Update: Sources close to EA refute any claim that the publisher was not aware of Casey Hudson’s plans. Said source also told VentureBeat that key figures were aware of the Game Awards trailer and that CEO Andrew Wilson’s Visit to BioWare Edmonton was not in response to the game’s debut.
The original article is available below.
The Trailer Was a Rush Job, Apparently
Back in November 2018, BioWare General Manager Casey Hudson delivered a promise, that Dragon Age 4 would appear somewhere by the end of the year. As it turns out, the developer was never meant to drop any sort of hint on the game’s development.
2018 was a recuperation year for BioWare, following the less-than-stellar release of Mass Effect: Andromeda. On multiple occasions, the studio reaffirmed that the franchise wasn’t dead. During one of those moments, Hudson also took the time to tease something Dragon Age-related. With the Anthem on the horizon, perhaps the goal was to reassure fans that the team wouldn’t forsake their single-player, story-driven titles.
“Dragon Age is an incredibly important franchise in our studio, and we’re excited to continue its legacy.
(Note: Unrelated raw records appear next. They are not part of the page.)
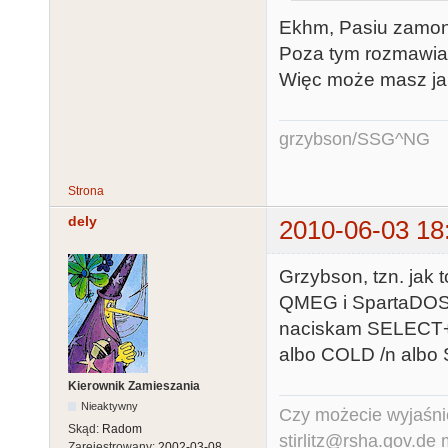
Ekhm, Pasiu zamonto
Poza tym rozmawiałe
Więc może masz jak
grzybson/SSG^NG
Strona
dely
2010-06-03 18
Grzybson, tzn. jak 
QMEG i SpartaDOS 
naciskam SELECT+R
albo COLD /n alb
Kierownik Zamieszania
Nieaktywny
Czy możecie wyjaśnić
Skąd:
Radom
stirlitz@rsha.gov.de
Zarejestrowany:
2002-03-08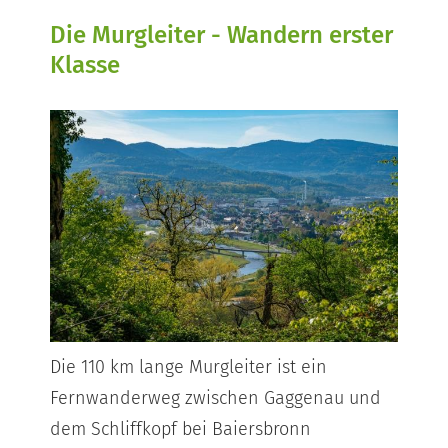
Die Murgleiter - Wandern erster
Klasse
Die 110 km lange Murgleiter ist ein
Fernwanderweg zwischen Gaggenau und
dem Schliffkopf bei Baiersbronn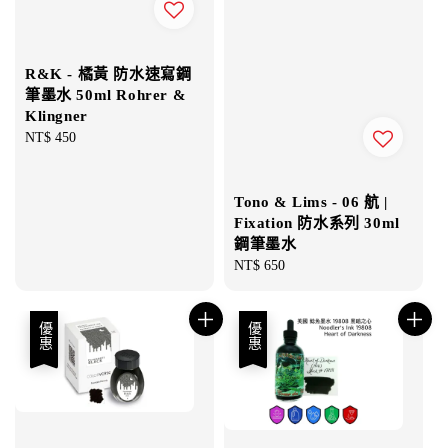
R&K - 橘黃 防水速寫鋼
筆墨水 50ml Rohrer &
Klingner
Regular
NT$ 450
price
Tono & Lims - 06 航 |
Fixation 防水系列 30ml
鋼筆墨水
Regular
NT$ 650
price
優惠
優惠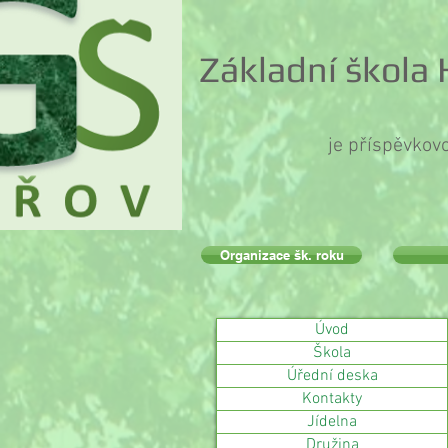
Základní škola
je příspěvkov
Organizace šk. roku
Úvod
Škola
Úřední deska
Kontakty
Jídelna
Družina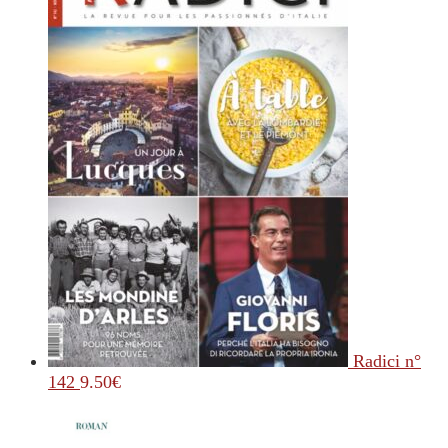
Radici n°
142
9.50
€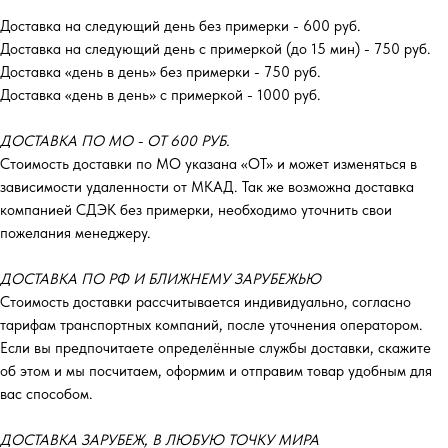
Доставка на следующий день без примерки - 600 руб.
Доставка на следующий день с примеркой (до 15 мин) - 750 руб.
Доставка «день в день» без примерки - 750 руб.
Доставка «день в день» с примеркой - 1000 руб.
ДОСТАВКА ПО МО - ОТ 600 РУБ.
Стоимость доставки по МО указана «ОТ»‎ и может изменяться в
зависимости удаленности от МКАД. Так же возможна доставка
компанией СДЭК без примерки, необходимо уточнить свои
пожелания менеджеру.
ДОСТАВКА ПО РФ И БЛИЖНЕМУ ЗАРУБЕЖЬЮ
Стоимость доставки рассчитывается индивидуально, согласно
тарифам транспортных компаний, после уточнения оператором.
Если вы предпочитаете определённые службы доставки, скажите
об этом и мы посчитаем, оформим и отправим товар удобным для
вас способом.
ДОСТАВКА ЗАРУБЕЖ, В ЛЮБУЮ ТОЧКУ МИРА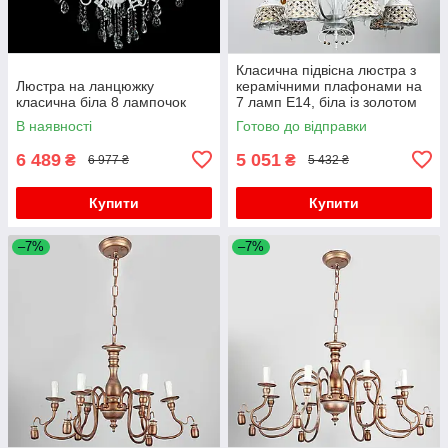
Класична підвісна люстра з
Люстра на ланцюжку
керамічними плафонами на
класична біла 8 лампочок
7 ламп E14, біла із золотом
D700
В наявності
Готово до відправки
6 489
5 051
₴
₴
6 977 ₴
5 432 ₴
Купити
Купити
–7%
–7%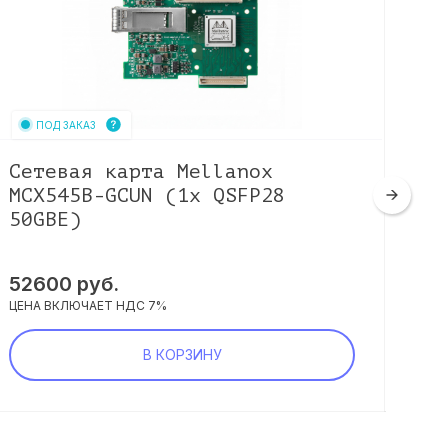
ПОД ЗАКАЗ
Сетевая карта Mellanox
Се
MCX545B-GCUN (1x QSFP28
MC
50GBE)
10
52600
руб.
25
ЦЕНА ВКЛЮЧАЕТ НДС 7%
ЦЕНА
В КОРЗИНУ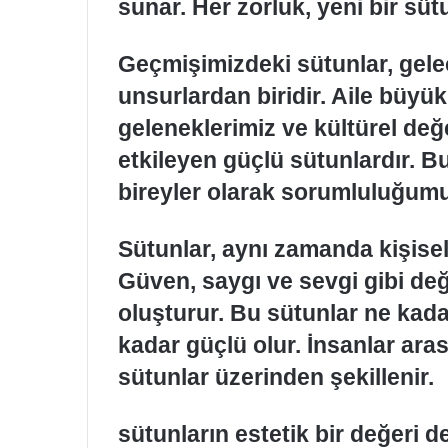
sunar. Her zorluk, yeni bir sütu
Geçmişimizdeki sütunlar, gele
unsurlardan biridir. Aile büyük
geleneklerimiz ve kültürel de
etkileyen güçlü sütunlardır. B
bireyler olarak sorumluluğum
Sütunlar, aynı zamanda kişisel 
Güven, saygı ve sevgi gibi değer
oluşturur. Bu sütunlar ne kadar
kadar güçlü olur. İnsanlar aras
sütunlar üzerinden şekillenir.
sütunların estetik bir değeri d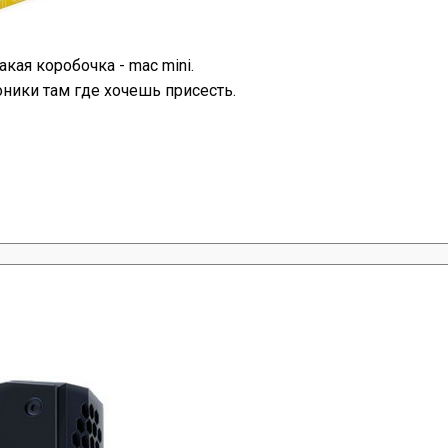
акая коробочка - mac mini.
оники там где хочешь присесть.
Look for more on this in the coming month (though I won’t tell you where to look…)”
On EA’s side of things, there weren’t plans to reveal Dragon Age 4 at The Game Awards, according to a report from VentureBeat. As a matter of fact, BioWare was specifically told not to mention the game. Nevertheless, the publisher scrambled to concoct a trailer in time for the ceremony. After the trailer debuted, Electronic Arts CEO Andrew Wilson actually flew to Edmonton to check up on Dragon Age 4’s development. With the game’s launch years away, there’s plenty of room for trial and error. Error is what has the EA brass worried.
Up until Anthem’s launch, BioWare Edmonton was above the sort of scrutiny we saw with BioWare Montreal (Mass Effect: Andromeda) and BioWare Austin (Star Wars: The Old Republic). Though the team has hiccuped in the past, they’d never launched a game so critically panned. Therefore, Wilson has every reason to be concerned about Dragon Age 4 and where development will lead. The question now is, will BioWare Edmonton find a way to address the mistakes of the past? Do the studio’s issues stem from its leadership and the Frostbite Engine?